We agreed that would be the best.

We also agreed we would be the best at water polo and the best at being friends.

Too bad it didn’t last.

 

 

CHAPTER EIGHT

 

11:00 P.M.


My eyelids droop. Heavy. Like weights are pulling them down. I take a quick peek at my phone. Eleven o’clock at night. I attempt to dial my mom but get nothing. Again. Six hours of nothing.

On school nights, I’m usually finishing up homework and going to bed right now. On a typical Friday night, eleven o’clock would be my curfew. I’d just be getting home, putting on my pajamas, logging into Netflix, and firing off one last text to Leo. I’d crawl between the cool sheets of my bed and tuck the puffy purple comforter underneath my chin.

I want to be there.

I want to hear the sounds of my house falling asleep.

I want to hear the hum of late-night television through the wall to my mom’s room. Her faint laugh over a joke from the opening monologue.

I want the soft flicker of the night-light in the hallway.

I want to sink into my mattress.

I want to drift.

I want to dream.

But I’m stuck on this hard slice of cold ground in a darkness so dark it fills me with fear. My thoughts narrow to focus on different points of pain. My head. My arm. My right elbow screams loudest, the knot of it bruised from grinding into the ground like the mortar and pestle set my mom uses to smash garlic cloves. The skin is rubbed raw. The simple thought of the Minnie Mouse Band-Aids my mom used to put on my cuts when I was a kid makes me want to cry.

Charlie mumbles in the dark. His words a chant under his breath. The sound has kept me company for the last hour, the repetition somehow soothing.

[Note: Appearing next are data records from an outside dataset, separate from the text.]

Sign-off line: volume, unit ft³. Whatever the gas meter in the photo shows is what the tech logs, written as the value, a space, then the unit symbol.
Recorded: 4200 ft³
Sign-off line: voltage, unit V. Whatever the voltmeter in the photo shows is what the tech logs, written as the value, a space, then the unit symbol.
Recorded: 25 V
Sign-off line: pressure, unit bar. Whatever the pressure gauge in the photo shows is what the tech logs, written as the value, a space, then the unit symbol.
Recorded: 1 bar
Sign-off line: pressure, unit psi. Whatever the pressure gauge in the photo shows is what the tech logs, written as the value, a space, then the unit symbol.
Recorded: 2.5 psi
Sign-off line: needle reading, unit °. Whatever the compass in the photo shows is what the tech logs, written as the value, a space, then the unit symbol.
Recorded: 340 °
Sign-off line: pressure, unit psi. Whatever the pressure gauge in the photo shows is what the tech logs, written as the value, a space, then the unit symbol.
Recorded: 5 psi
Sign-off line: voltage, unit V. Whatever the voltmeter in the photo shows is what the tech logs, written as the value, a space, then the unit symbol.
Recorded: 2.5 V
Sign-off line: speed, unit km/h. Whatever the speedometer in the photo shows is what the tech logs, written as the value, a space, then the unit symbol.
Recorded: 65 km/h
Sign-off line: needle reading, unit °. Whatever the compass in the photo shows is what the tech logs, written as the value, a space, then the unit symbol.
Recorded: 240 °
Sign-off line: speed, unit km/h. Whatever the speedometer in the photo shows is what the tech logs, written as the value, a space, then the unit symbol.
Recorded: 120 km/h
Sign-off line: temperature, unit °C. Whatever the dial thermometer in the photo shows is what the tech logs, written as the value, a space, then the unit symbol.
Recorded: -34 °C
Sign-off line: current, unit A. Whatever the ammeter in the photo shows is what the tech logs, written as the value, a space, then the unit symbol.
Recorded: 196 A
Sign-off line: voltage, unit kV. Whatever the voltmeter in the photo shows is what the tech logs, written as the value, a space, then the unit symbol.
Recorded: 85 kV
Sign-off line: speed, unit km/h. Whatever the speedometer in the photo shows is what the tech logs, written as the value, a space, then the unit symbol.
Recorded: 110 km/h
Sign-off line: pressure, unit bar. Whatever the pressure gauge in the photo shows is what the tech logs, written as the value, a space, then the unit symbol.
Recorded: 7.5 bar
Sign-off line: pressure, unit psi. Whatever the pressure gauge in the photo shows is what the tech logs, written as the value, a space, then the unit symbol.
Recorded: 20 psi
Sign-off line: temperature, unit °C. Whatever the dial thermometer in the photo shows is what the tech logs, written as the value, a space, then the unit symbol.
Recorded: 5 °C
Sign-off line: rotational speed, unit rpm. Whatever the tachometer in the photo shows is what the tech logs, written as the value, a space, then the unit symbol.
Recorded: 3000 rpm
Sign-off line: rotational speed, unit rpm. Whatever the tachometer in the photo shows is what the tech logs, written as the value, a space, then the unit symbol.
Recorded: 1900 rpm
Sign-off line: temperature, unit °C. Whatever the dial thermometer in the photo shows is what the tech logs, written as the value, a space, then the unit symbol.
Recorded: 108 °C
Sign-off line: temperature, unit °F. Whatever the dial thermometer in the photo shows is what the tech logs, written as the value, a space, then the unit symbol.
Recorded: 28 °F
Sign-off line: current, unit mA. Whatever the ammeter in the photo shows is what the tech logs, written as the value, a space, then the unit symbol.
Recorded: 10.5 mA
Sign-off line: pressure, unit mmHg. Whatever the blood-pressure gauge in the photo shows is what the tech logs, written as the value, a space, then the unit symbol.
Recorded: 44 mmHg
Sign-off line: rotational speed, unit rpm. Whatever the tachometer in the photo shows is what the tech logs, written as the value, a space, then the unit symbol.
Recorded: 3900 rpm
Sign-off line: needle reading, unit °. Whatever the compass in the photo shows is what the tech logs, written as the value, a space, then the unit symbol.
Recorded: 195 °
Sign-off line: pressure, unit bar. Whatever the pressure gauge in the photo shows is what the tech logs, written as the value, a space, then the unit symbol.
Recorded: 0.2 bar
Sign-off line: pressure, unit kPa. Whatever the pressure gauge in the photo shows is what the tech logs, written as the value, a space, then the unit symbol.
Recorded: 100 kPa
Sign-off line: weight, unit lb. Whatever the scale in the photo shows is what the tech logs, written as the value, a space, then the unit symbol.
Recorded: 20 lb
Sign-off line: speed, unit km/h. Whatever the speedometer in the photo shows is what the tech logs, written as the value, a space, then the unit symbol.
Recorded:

His words aren’t loud enough for me to decipher, so I let him keep his secrets. Maybe he’s processing what he told me. I want to tell him over and over again that what happened isn’t his fault. But I understand the way he needs to be quiet with himself right now.

There’s a slow build to a new spot of pain. Like it’s growing. Expanding. Pushing.

My bladder.

I have to pee. I have to pee so bad that my insides ache.

I can’t hold it any longer.

I close my eyes like it will somehow hide what I’m doing.

I’m about to pee my pants.

On purpose.

I want to make noise with my hands to drown out the sound of it, so I pat them against the sides of my legs.

And then I relax enough to go.

The relief is instant and makes me sigh. The way I’ve felt on long road trips after scanning the horizon for an exit and finally finding a bathroom. My pee is warm at first, almost hot against my body that’s gone so cold, I’d be lying if I said it doesn’t feel good. Is it gross to think my pee feels like a warm bath? Yes. But then there’s the smell of urine mixing with the ground grime and I want to gag.